A second fact is that there are multiple methods used to test, evaluate or rate an explosive material.  These methods do not always provide the same results for a TNT Equivalent value.  The reason for this is complicated but is primarily based on the manner in which the energy is released when the explosive material is activated.  A brief description of explosive materials and their composition may help to explain this point.  All explosive materials are composed of two parts, an oxidizer and a fuel.  Some explosive materials have these two parts contained in the same molecule while others are formulated as mixtures where the oxidizer and fuel are mixed together, such as ammonium nitrate and fuel oil.  As the shock wave moves through the explosive material, chemical reactions between the oxidizer and fuel are initiated.  These reactions release a large amount of energy very fast, which contribute to the propagation of the shock wave through the material until all the explosive material is consumed.  The faster the shock wave moves through the material the more energy is released and the greater the explosive power of the material.  When the oxidizer and the fuel are part of the same molecule, i.e., TNT, then “mixing” is most efficient and the material is called an “ideal” explosive.  This is in contrast to the materials that are physically mixed, i.e., ammonium nitrate and fuel oil.  These materials are called “non-ideal” explosives.

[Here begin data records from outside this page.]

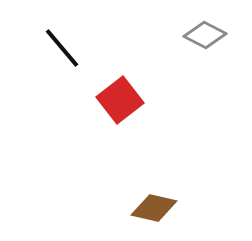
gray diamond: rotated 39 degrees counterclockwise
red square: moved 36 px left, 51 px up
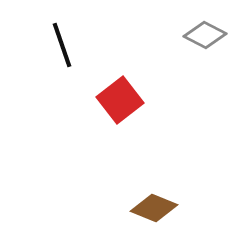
black line: moved 3 px up; rotated 21 degrees clockwise
brown diamond: rotated 9 degrees clockwise
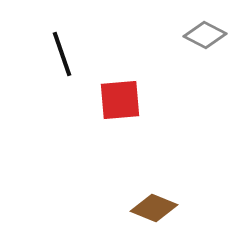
black line: moved 9 px down
red square: rotated 33 degrees clockwise
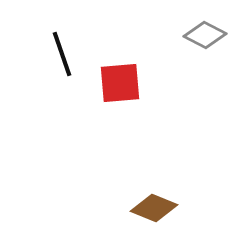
red square: moved 17 px up
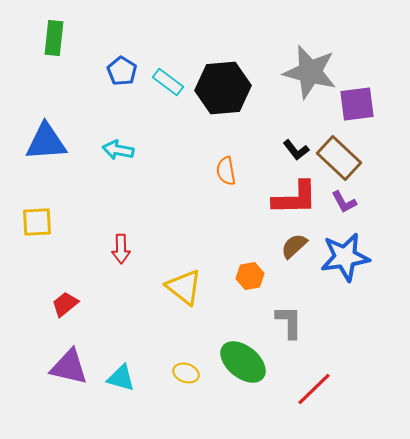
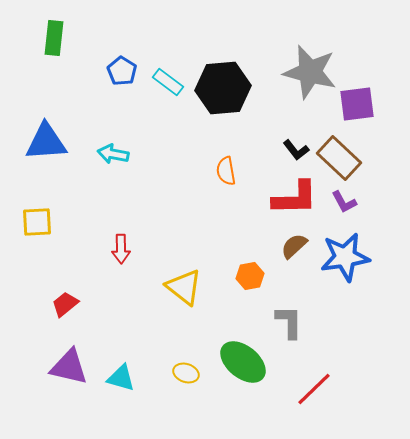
cyan arrow: moved 5 px left, 4 px down
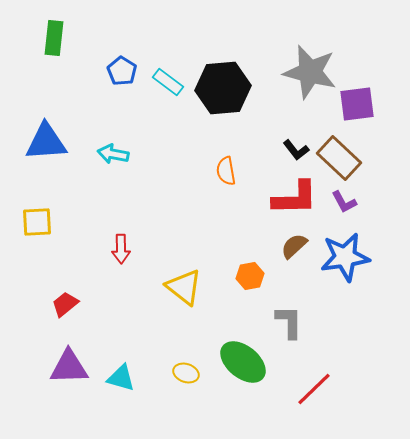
purple triangle: rotated 15 degrees counterclockwise
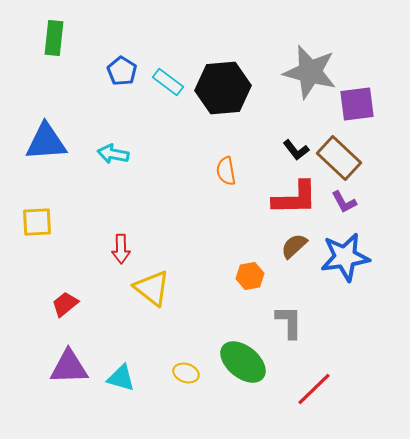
yellow triangle: moved 32 px left, 1 px down
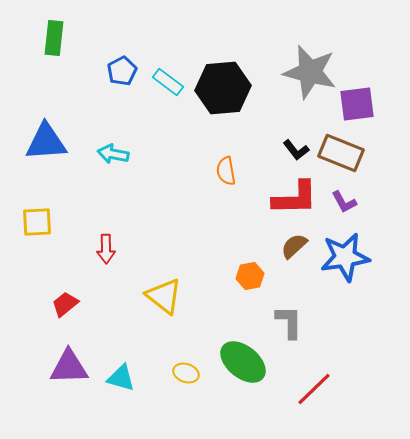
blue pentagon: rotated 12 degrees clockwise
brown rectangle: moved 2 px right, 5 px up; rotated 21 degrees counterclockwise
red arrow: moved 15 px left
yellow triangle: moved 12 px right, 8 px down
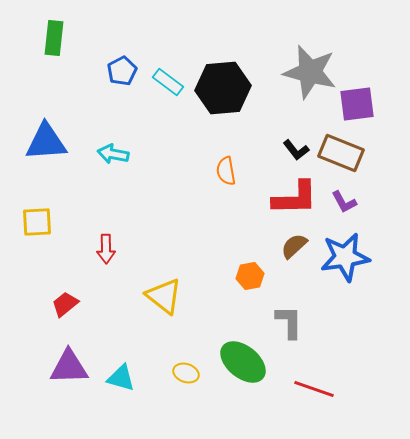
red line: rotated 63 degrees clockwise
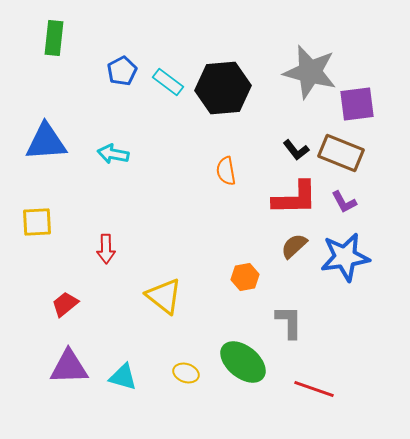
orange hexagon: moved 5 px left, 1 px down
cyan triangle: moved 2 px right, 1 px up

There are different processes occurring on the molecular level with “non‑ideal” explosives that effect the rate at which the oxidizer and fuel make contact and react.  These processes and the time required for them to occur means that not all the energy released will support the shock wave.  This late arriving energy is still present, it just doesn’t support the shock wave as it moves into the surrounding air, and therefore the pressure pulse does not reflect all the energy being released during the detonation. 
 
As mentioned earlier, there are different methods used to test or measure the explosive power of different explosive materials.  Some of these measure all the energy produced, both the initial shock wave or pressure pulse plus the later arriving energy. Other methods only measure the peak pressure pulse/shock wave and therefore don’t provide a measurement of the late arriving energy typically exhibited by “non-ideal” explosives.  Therefore, when developing the TNT Equivalent value for explosive material, different evaluation methods used can result in different TNT Equivalency values.
 
An additional factor must be remembered:  the typical effects exhibited by “ideal” and “non‑ideal” explosives are different because of the rate or velocity the shock wave moves through the explosive material.  Since most of the energy is released in the pressure pulse, “ideal” explosives provide the ability to shatter the objects it is in contact with.  In contrast, “non-ideal” explosives that release energy behind the shock wave tend to have more “heave” or “push” than the “ideal” explosives.
 
The bottom line is that a TNT Equivalent value is useful but the user should understand the implications of using such a value and develop a solid technical understanding through study, training and experience.